* _WORK ORDER_
According to the forum thread, how many 200ml bottles come in one crate?

* _TEXT PROVIDED_
····················

Oh 'eck. Really? Let's hope we can have 200ml packs then, at least we'll only need one per meal. That's 4 x 7days x4wks = 112 plus spares ........ Yegads. Let's hope the pharmacy deliver, rather than me having to fetch it.

Hang on, do we even have it in tetrapaks in this country, or are we talking silly little plastic bottles? Do they come in a tray, how many to a tray? This could cause serious problems in our shoebox house.


----------



## sherryberry79

We have 200ml bottles that come in crates of 24 x 200ml!
We just stack them under the kitchen table but it is a bit of a pain. W use Lloyds pharmacy and they do indeed deliver!!


----------



## sherryberry79

Just had to google what a tetrapack is.......bloody hell you learn a new thing every day, I never knew that was the name for those carton type thingies!!!


----------



## sleeping bubs

popped into the chemist today to pick up a perscription an they asked if I had come for Mckenzie's mik which I hadn't cos they ha it in cos they know go through it quickly I get weeks supply each time but they will increase it if I want, so just got to put perscription into the doctors then pick it all up 2days later!! going to hae loads cos I still have 5 unopened packs of 12!! But going to be pure SMA in the next couple of days!!


----------



## Marleysgirl

We got our Infatrini today, 120 bottles to last 4 weeks. I was panicking over the quantity but now I see that you can put opened bottles in the fridge and use them at the next feed time, so I'm less worried about not having spares now.

····················

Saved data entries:

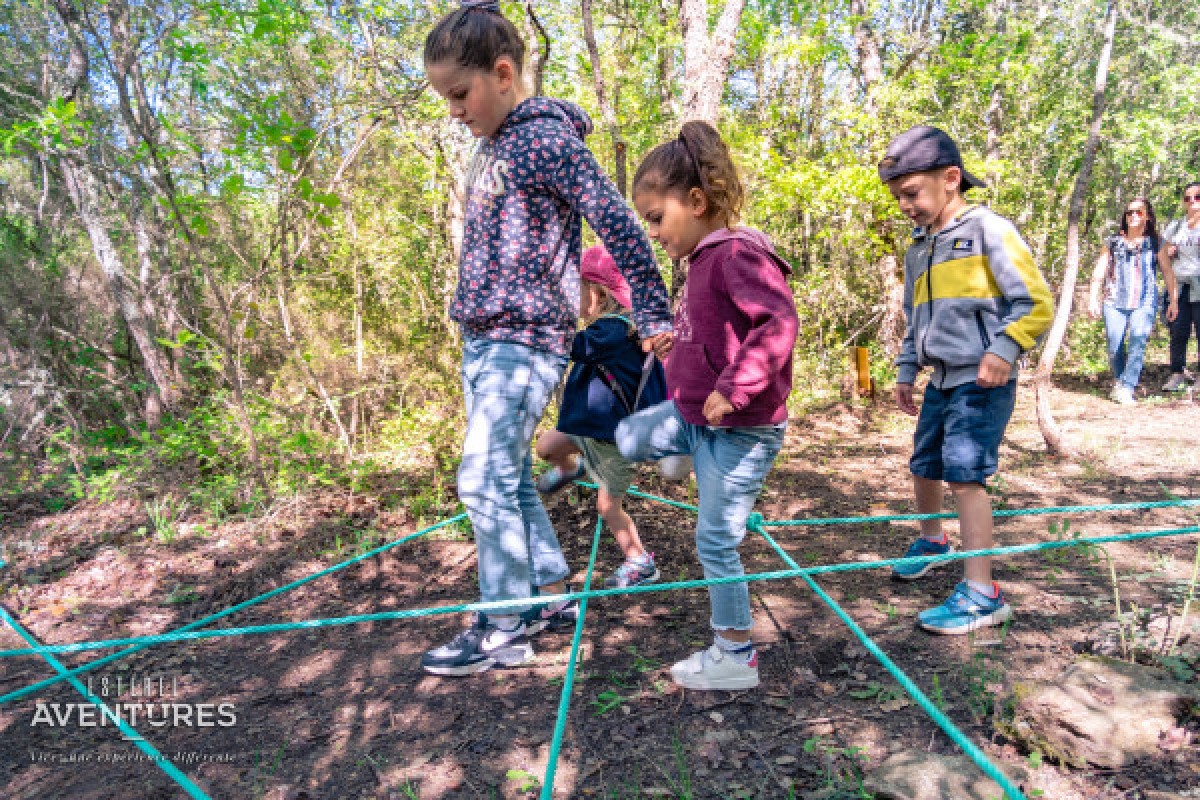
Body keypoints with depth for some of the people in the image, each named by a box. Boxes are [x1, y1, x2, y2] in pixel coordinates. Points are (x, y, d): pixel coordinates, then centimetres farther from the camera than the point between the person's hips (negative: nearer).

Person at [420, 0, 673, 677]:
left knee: (486, 481, -8)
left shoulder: (546, 139, -11)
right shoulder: (492, 147, 16)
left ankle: (503, 630, 7)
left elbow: (619, 224, -14)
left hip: (525, 342, -9)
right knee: (511, 477, 12)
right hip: (483, 340, 9)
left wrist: (654, 313, -11)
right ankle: (553, 597, 26)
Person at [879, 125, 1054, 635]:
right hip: (941, 381, 8)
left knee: (964, 474, -14)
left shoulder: (988, 230, -9)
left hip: (982, 382, -8)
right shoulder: (918, 248, 13)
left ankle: (983, 595, -7)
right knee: (923, 466, 17)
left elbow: (1036, 302, -11)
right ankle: (932, 541, 44)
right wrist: (906, 372, 19)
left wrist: (1004, 347, -23)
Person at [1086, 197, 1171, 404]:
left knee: (1138, 338, -22)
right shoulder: (1113, 242, 14)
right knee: (1114, 346, -7)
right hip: (1115, 302, 1)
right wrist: (1093, 299, 4)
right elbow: (1099, 272, 12)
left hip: (1144, 303, -1)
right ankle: (1118, 381, 17)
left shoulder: (1155, 244, 13)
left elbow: (1168, 273, 13)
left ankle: (1127, 388, -18)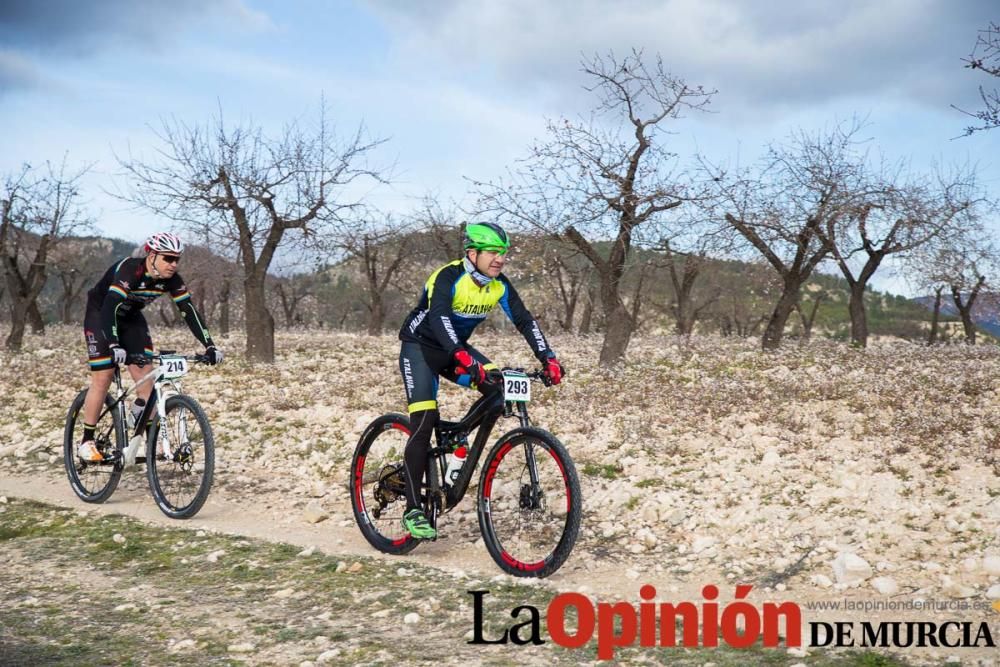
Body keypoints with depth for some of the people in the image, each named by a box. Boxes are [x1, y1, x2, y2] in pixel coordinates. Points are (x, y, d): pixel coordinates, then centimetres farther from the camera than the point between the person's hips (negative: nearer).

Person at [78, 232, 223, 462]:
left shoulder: (171, 279, -18)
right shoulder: (128, 270, -35)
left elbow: (189, 311, -18)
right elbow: (110, 309, -43)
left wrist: (209, 346, -27)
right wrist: (114, 346, -56)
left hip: (131, 318, 5)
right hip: (100, 314, -5)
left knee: (146, 376, -7)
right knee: (103, 378, -11)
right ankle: (86, 442, 0)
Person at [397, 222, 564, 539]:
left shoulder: (500, 285, -9)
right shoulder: (449, 277, -28)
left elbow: (524, 321, -10)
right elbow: (438, 317, -43)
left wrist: (548, 358, -23)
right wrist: (462, 358, -58)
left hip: (455, 348, 6)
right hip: (420, 347, -6)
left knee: (500, 389, -16)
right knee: (425, 418, -20)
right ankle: (413, 510, -17)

····················

* _ANSWER AREA_
24